Work to complete
Switch "شهرياً" to "شهريا" in the material, from its first line through the line containing "يوجد استراحات عمال", and write out only those lines, leaving everything else unchanged.

Transcribed page contents
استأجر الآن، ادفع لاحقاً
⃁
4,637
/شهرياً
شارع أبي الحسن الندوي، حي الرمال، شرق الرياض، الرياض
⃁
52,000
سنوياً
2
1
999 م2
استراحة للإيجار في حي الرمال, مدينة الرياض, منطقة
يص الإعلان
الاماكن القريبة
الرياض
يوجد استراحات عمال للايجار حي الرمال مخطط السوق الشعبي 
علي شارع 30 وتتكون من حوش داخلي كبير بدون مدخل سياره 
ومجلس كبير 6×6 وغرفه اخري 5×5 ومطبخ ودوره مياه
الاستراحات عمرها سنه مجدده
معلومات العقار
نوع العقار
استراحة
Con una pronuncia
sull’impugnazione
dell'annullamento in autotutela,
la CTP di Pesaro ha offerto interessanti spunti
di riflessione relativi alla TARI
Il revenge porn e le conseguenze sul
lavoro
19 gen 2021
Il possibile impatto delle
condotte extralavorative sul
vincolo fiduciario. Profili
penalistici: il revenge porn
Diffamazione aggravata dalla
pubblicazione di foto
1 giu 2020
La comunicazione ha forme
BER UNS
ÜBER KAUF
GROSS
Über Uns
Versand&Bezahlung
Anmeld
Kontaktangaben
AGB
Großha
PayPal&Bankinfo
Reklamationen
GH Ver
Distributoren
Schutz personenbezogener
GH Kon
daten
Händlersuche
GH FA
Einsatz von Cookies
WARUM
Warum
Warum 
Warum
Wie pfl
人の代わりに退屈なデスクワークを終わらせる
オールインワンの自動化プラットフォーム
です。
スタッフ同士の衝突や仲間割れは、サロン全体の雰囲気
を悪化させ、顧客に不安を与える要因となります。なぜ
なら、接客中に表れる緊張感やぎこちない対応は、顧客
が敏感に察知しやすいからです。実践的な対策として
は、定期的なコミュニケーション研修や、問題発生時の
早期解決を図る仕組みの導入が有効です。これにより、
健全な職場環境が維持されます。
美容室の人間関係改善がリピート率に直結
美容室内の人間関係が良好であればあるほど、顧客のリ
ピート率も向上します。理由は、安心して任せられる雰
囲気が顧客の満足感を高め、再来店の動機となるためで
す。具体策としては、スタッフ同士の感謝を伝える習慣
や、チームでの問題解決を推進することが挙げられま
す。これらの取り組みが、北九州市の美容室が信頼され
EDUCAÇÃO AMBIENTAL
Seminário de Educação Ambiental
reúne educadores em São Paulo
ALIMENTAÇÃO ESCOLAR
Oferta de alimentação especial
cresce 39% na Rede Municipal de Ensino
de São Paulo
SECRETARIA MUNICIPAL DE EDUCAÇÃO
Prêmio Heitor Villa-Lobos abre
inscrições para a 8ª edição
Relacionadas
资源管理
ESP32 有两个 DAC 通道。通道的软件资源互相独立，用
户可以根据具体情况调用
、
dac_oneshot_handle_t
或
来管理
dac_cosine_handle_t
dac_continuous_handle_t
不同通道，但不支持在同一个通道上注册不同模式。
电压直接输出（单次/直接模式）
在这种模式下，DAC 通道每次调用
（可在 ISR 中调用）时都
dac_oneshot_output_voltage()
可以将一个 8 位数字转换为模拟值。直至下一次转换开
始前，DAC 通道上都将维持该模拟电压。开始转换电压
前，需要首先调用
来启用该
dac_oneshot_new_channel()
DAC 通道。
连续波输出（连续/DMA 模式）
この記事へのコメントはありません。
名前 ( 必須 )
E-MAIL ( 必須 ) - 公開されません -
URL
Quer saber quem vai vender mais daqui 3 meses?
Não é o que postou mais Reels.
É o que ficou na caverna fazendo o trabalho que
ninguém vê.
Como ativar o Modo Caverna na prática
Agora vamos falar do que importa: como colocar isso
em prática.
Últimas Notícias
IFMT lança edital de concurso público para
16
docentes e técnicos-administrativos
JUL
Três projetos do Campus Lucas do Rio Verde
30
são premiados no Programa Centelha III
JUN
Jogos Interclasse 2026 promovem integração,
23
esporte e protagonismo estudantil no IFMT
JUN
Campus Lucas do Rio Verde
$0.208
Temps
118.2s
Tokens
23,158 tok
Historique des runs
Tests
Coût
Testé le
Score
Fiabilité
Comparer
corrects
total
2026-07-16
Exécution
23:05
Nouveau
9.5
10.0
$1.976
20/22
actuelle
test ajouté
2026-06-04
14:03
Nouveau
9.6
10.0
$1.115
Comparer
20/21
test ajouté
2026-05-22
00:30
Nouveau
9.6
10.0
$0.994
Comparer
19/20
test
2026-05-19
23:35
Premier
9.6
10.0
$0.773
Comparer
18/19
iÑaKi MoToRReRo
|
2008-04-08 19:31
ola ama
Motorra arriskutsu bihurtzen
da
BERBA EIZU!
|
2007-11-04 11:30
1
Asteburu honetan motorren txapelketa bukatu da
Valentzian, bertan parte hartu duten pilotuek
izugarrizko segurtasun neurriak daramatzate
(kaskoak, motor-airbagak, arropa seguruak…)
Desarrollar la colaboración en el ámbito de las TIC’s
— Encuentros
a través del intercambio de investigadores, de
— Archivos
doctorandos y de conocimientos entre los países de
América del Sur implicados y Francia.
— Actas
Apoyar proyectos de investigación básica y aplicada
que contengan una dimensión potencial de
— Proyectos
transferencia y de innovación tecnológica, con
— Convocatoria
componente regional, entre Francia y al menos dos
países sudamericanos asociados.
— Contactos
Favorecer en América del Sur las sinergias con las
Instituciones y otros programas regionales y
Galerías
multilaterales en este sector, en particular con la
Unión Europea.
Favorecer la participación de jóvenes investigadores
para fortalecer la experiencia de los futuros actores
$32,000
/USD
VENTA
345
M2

Response to this task
استأجر الآن، ادفع لاحقاً
⃁
4,637
/شهريا
شارع أبي الحسن الندوي، حي الرمال، شرق الرياض، الرياض
⃁
52,000
سنوياً
2
1
999 م2
استراحة للإيجار في حي الرمال, مدينة الرياض, منطقة
يص الإعلان
الاماكن القريبة
الرياض
يوجد استراحات عمال للايجار حي الرمال مخطط السوق الشعبي 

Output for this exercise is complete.